Goal of the exercise: Reproduce verbatim the lines in the rows below, starting at the line that contains "model 3.09, separator" and stopping after the line that contains "Reads: 1.52".

++++ Recorded data

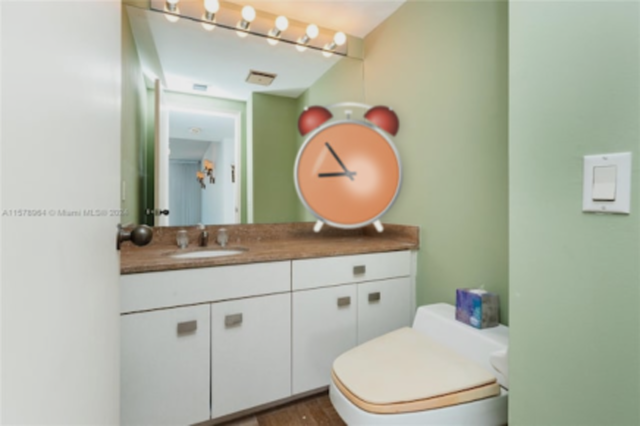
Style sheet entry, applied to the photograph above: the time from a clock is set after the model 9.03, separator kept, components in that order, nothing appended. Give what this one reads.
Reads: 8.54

++++++++
++++ Recorded data

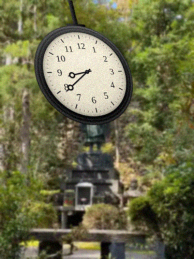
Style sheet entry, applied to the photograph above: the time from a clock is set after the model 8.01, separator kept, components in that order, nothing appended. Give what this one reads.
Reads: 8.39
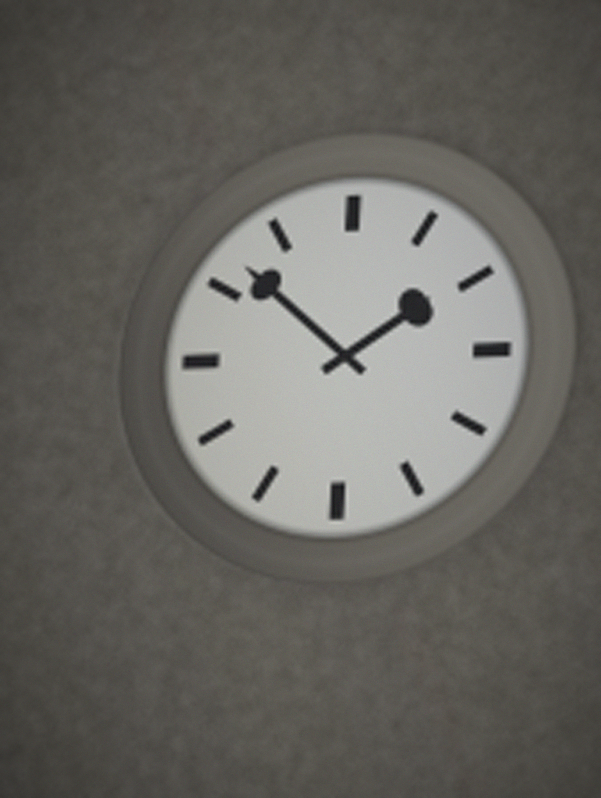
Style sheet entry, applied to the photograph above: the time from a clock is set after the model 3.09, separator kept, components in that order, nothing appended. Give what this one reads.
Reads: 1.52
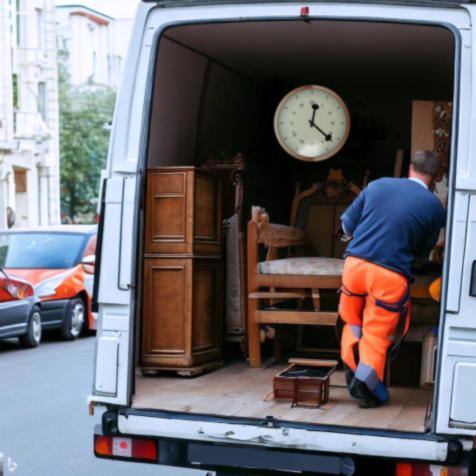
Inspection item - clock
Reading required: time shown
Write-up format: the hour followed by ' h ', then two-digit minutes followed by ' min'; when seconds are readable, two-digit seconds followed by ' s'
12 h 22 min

++++++++
++++ Recorded data

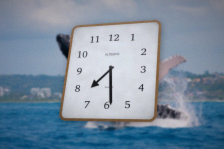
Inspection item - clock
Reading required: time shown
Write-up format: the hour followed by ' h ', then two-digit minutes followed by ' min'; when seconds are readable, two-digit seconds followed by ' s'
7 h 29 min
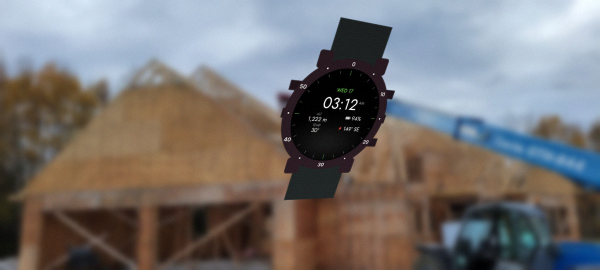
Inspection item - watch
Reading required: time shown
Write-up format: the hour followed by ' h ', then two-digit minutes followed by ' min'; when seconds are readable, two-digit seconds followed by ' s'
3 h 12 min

++++++++

Problem solution:
Style sheet entry, applied to the photograph above: the time from a clock is set after the model 3.09, separator kept, components in that order, nothing appended. Give what this one reads.
Reads: 1.52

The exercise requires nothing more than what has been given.